By Girija Madhavan
I have lived in many houses abroad before returning to settle down in my hometown of Mysuru in 1995. Each was a temporary home, a haven, claiming a place in my memories and sentiment; some in alien land and others in friendlier ambiance. But the house that remains in my mind as a dream-like experience, wreathed in little mysteries, is the one I lived in for just twenty days, in a dusty lane or “Hutung” in the heart of Peking (now Beijing).
The house was just number “7” on a lane named “Kung Yuan Hsi Chieh”. It branched off the Chang’an Avenue (Everlasting Peace) which cuts through the heart of the city, past the Tiananmen Square and the Forbidden City.
Sent to the Indian Embassy in Peking in 1968, my husband, seven-year-old son and I travelled there via Hong Kong. A train took us to the border of the People’s Republic of China. We crossed from Lowu on the Hong Kong side, to Shumchun in China, on foot. The country was in the throes of the Cultural Revolution, a contrast to Hong Kong which was then a flourishing British Crown Colony.
In contrast to the stylish youth of Hong Kong, Chinese men and women wore patched blue “Boiler” suits; sported sensible haircuts or plaits. They called themselves “Red Guards”, young revolutionaries. The walls were pasted with posters denouncing reactionaries and capitalists. The train relayed revolutionary music and readings from the works of Chairman Mao Zedong during the two-day journey. Foreigners and diplomats were viewed with suspicion. Some Indian diplomats had been attacked. The atmosphere was one of underlying menace.
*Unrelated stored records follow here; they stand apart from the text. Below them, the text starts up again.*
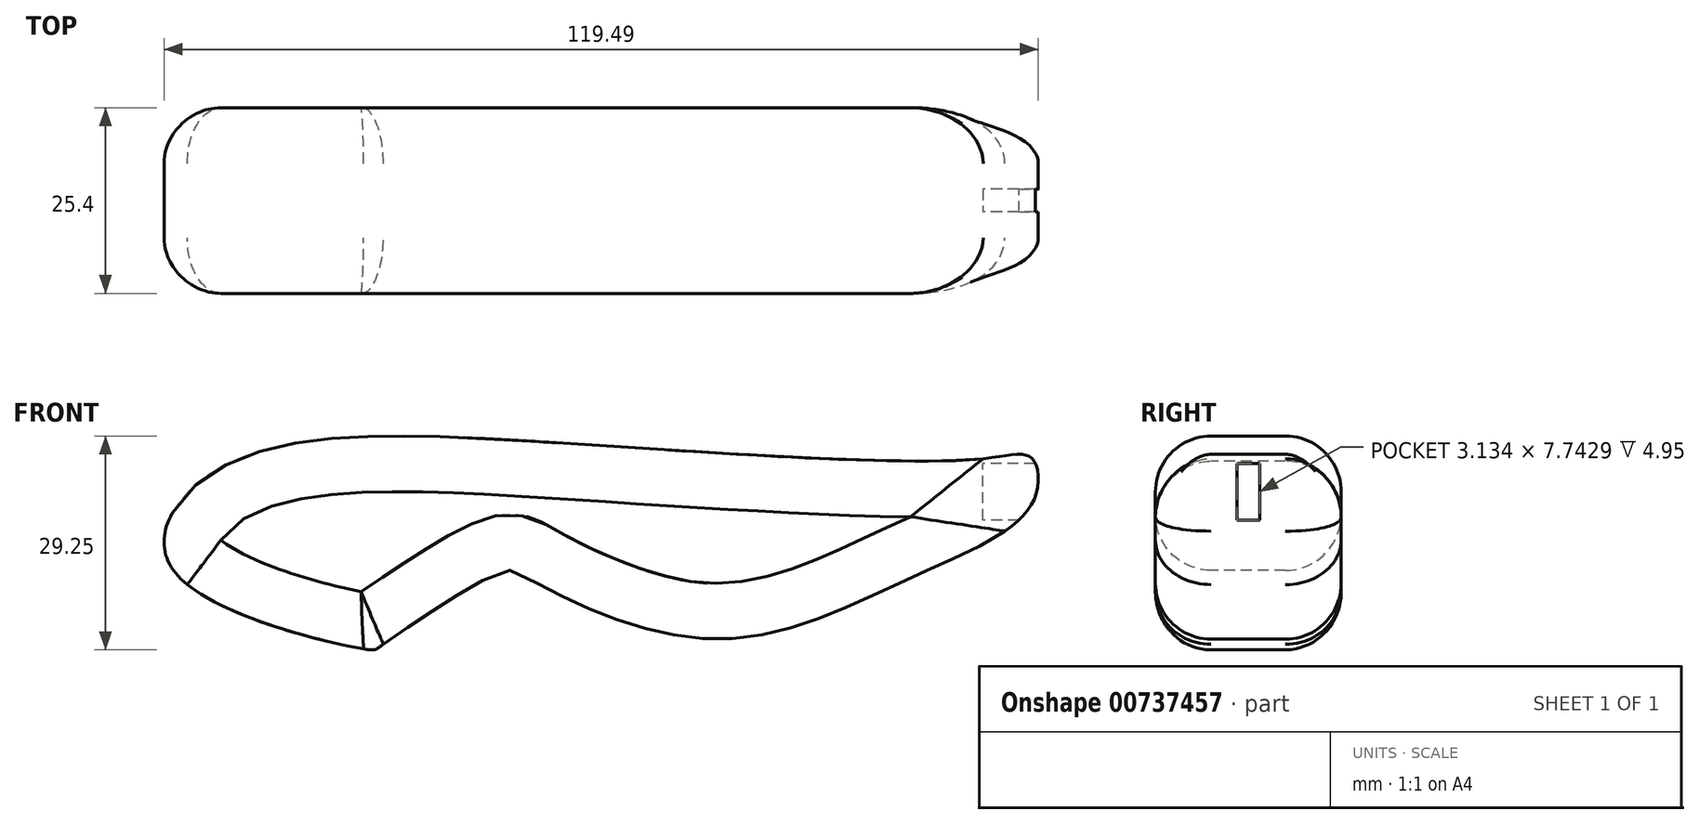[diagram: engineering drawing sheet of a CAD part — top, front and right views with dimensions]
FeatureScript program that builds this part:
annotation { "Feature Type Name" : "Feature", "Feature Type Description" : "" }
export const myFeature = defineFeature(function(context is Context, id is Id, definition is map)
    precondition{}
    {
        {
            var Q0;
            Q0=qCreatedBy(makeId("Front.planeOp"),FACE);
            var sketch = newSketch(context, id + "F0", { "sketchPlane" : qUnion([Q0])});
            skFitSpline(sketch, "E0", {"points": [v(0, 0) * mm, v(-60.38, 2.3) * mm, v(-105.36, -1.94) * mm, v(-110.52, -15.4) * mm, v(-84.16, -26.09) * mm, v(-82.13, -25.53) * mm, v(-66.1, -15.58) * mm, v(-62.59, -16.13) * mm, v(-38.44, -24.61) * mm, v(-9.5, -16.13) * mm, v(6.73, -6.18) * mm, v(6.73, 0) * mm, v(0, 0) * mm]});
            skSolve(sketch);
        }
        {
            var Q0;
            Q0 = qSketchRegion(id + "F0", true);
            extrude(context, id + "F1", {"entities" : qUnion([Q0]), "endBound" : BoundingType.SYMMETRIC, "depth" : 25.4 * mm, "offsetDistance" : 25.4 * mm});
        }
        {
            var Q0;
            Q0=makeQuery(id+"F1.opExtrude","CAP_EDGE",EDGE,{"disambiguationData":[OSD([sQuery(id+"F0.wireOp",EDGE,"E0")])],"isStart":false});
            var Q1;
            Q1=makeQuery(id+"F1.opExtrude","CAP_EDGE",EDGE,{"disambiguationData":[OSD([sQuery(id+"F0.wireOp",EDGE,"E0")])],"isStart":true});
            fillet(context, id + "F2", {"entities" : qUnion([Q0, Q1]), "radius" : 7.62 * mm, "tangentPropagation" : true, "allowEdgeOverflow" : false});
        }
        {
            var Q0;
            Q0=qCreatedBy(makeId("Right.planeOp"),FACE);
            var sketch = newSketch(context, id + "F3", { "sketchPlane" : qUnion([Q0])});
            skLineSegment(sketch, "E1.bottom", {"start": v(1.57, -8.39) * mm, "end": v(-1.57, -8.39) * mm});
            skLineSegment(sketch, "E1.top", {"start": v(1.57, -0.65) * mm, "end": v(-1.57, -0.65) * mm});
            skLineSegment(sketch, "E1.left", {"start": v(1.57, -8.39) * mm, "end": v(1.57, -0.65) * mm});
            skLineSegment(sketch, "E1.right", {"start": v(-1.57, -8.39) * mm, "end": v(-1.57, -0.65) * mm});
            skPoint(sketch, "E1.middle", {"position": v(0, -4.52) * mm});
            skSolve(sketch);
        }
        {
            var Q0;
            Q0 = qSketchRegion(id + "F3", true);
            extrude(context, id + "F4", {"entities" : qUnion([Q0]), "operationType" : NewBodyOperationType.REMOVE, "depth" : 25.4 * mm, "offsetDistance" : 25.4 * mm});
        }
    });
We reached Beijing in late March, wintry trees still bare-branched. Cold winds from the Gobi desert blew in dust, creating a grey background for the red flags and pastel-coloured posters covered with black calligraphy. We were taken to the house in which we were to stay. To the right Chinese dwellings with high outer walls and sloping convoluted roofs were faceless, anonymous.
Our house had been leased to the Indian Embassy for many years and senior Indian diplomats like Ambassador T.N. Kaul had once lived in it. We were happy the lease had been renewed as few foreigners could reside outside diplomatic enclaves. An ornate red gate was guarded by a militia-man in a uniform of green jacket and dark blue trousers, holding to his chest the “Little Red Book” of Chairman Mao’s Thoughts, a practice given up years later.
The house was a blend of Chinese and Western architecture, said to be built a Chinese general for his concubine. A colourful frieze decorated the walls and fireplace. Wrought iron doors led out to a porch where a wisteria creeper bloomed on a pergola. Beneath it a niche in the wall held a weather-beaten statue of Kuan Yin, Goddess of Mercy. A fish pond with dragon-headed water jets, garden lanterns with yellow glass panels and plum trees ranged against the far-wall formed the inner courtyard. I imagined the tracery of branches covered with white blossoms in spring.
From the garden I could hear the sounds of the city – the tinkling of cycle bells, the laughter of children at play, the clip-clop of hooves, the crack of a whip as cart men urged on their horses, the three wheelers taking cabbages to the market. I used to go outside the gate to put refuse in a wheelbarrow meant for that purpose. I saw small children in procession waving their little fists to revolutionary chants. Old women with rusty black jackets and tapered pants would wheel infants in wickerwork prams, hobbling on feet as small as hooves. I realised that these were the last of the women with bound feet from olden times.
But the guard’s disapproving glare made it hard to linger outside. Further I collected a crowd of onlookers, unused to foreigners, staring at me. The guard dispersed them curtly, “Tso! Tso! Tso!” (Go away!) He was always craning his neck to look at the roof of the neighbouring house where a young boy could peer over the parapet and look into ours. When I once greeted the boy, he replied with an enthusiastic “Ni Hao! Ni Hao! Ni Hao!”; only to be sternly admonished by the Sentry. When once or twice an adult also appeared on the terrace to look into our home, his patience wore thin.
Our luggage arrived as a crowd from the neighbourhood watched. We unpacked and settled in. Soon we received a message from the Diplomatic Personnel Service Bureau, the wing that dealt with diplomats. Our house was deemed to be structurally unsafe for us to live there any longer. We were to move immediately to San Li Tun, a diplomatic enclave.
The Cultural Revolution, with all its tragedies and repercussions is now history – the sights and sounds of the city are relegated to the archives of memory. We witnessed a country in turmoil, replaced now by the Beijing of sophisticated, well-to-do people with sleek cars, of powerful politicians. I have no photographs as in those troubled times as cameras were viewed with deep suspicion. I only have images in my memory and some old sketches to share, to evoke that lost world.